◆ SUPPLIED DATA:
####################
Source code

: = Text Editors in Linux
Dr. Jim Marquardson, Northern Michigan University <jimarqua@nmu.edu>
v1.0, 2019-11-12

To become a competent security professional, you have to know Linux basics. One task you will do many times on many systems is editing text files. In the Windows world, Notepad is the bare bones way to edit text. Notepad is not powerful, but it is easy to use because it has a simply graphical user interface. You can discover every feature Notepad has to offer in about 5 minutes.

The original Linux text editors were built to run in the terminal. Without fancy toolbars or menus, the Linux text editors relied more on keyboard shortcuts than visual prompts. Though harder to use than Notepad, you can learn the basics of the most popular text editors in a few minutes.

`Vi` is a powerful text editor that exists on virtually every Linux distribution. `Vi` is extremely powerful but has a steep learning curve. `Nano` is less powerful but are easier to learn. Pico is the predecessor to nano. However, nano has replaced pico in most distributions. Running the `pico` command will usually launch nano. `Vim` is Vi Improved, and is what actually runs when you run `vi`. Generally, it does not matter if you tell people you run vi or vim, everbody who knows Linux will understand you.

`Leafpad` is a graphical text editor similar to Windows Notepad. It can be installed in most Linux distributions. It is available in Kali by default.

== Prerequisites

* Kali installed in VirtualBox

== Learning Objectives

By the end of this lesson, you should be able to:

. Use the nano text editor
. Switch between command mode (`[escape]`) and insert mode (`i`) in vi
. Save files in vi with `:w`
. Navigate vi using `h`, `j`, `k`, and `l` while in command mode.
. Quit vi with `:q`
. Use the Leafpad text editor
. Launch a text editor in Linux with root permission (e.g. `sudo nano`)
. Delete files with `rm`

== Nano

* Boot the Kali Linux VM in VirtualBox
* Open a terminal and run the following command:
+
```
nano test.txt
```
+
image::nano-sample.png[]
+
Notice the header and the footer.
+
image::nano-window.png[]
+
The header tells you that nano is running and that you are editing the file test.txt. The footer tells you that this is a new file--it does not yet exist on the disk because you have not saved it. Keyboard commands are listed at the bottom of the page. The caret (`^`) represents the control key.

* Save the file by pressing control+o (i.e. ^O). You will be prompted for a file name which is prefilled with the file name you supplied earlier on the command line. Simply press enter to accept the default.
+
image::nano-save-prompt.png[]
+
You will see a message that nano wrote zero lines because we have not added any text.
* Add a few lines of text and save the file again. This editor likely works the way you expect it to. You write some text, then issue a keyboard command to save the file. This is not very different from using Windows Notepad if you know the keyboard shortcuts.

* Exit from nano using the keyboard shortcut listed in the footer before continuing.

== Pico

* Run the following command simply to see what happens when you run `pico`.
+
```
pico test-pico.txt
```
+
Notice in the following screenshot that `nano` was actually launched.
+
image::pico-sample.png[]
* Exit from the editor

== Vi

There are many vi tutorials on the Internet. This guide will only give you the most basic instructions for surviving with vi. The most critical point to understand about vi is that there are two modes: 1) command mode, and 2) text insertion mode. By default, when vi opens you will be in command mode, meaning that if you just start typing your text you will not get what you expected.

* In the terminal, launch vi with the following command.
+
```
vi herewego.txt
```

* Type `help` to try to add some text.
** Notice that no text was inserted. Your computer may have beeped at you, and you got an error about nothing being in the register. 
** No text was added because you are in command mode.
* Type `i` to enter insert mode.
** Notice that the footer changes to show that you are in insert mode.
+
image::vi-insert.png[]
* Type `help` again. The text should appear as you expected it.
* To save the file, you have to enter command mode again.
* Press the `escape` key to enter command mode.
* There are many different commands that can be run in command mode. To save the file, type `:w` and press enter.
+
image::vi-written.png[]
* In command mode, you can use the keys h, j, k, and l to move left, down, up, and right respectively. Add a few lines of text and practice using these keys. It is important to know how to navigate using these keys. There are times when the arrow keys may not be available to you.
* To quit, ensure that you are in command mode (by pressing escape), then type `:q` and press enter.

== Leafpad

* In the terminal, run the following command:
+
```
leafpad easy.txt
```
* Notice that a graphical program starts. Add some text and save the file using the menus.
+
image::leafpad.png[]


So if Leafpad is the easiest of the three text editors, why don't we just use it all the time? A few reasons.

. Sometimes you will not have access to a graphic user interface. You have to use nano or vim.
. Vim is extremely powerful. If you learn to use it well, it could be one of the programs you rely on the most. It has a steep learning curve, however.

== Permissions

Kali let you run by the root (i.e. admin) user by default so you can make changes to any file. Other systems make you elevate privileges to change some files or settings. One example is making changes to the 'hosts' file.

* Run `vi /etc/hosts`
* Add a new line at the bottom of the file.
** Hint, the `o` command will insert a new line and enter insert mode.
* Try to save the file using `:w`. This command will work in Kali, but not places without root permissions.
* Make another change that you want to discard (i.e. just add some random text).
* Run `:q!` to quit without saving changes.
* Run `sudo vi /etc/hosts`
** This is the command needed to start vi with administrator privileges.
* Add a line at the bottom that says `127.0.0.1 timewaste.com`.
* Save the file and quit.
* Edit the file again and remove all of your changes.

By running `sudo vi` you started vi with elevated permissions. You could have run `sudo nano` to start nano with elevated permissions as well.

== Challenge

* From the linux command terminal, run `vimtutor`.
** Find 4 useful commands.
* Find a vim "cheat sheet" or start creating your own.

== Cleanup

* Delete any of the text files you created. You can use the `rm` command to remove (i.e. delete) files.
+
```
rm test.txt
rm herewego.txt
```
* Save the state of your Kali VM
####################
◆ ASSIGNMENT: Would you please copy every line in the data that contains the word "available"?

◆ PROBLEM SOLUTION:
`Leafpad` is a graphical text editor similar to Windows Notepad. It can be installed in most Linux distributions. It is available in Kali by default.
* In command mode, you can use the keys h, j, k, and l to move left, down, up, and right respectively. Add a few lines of text and practice using these keys. It is important to know how to navigate using these keys. There are times when the arrow keys may not be available to you.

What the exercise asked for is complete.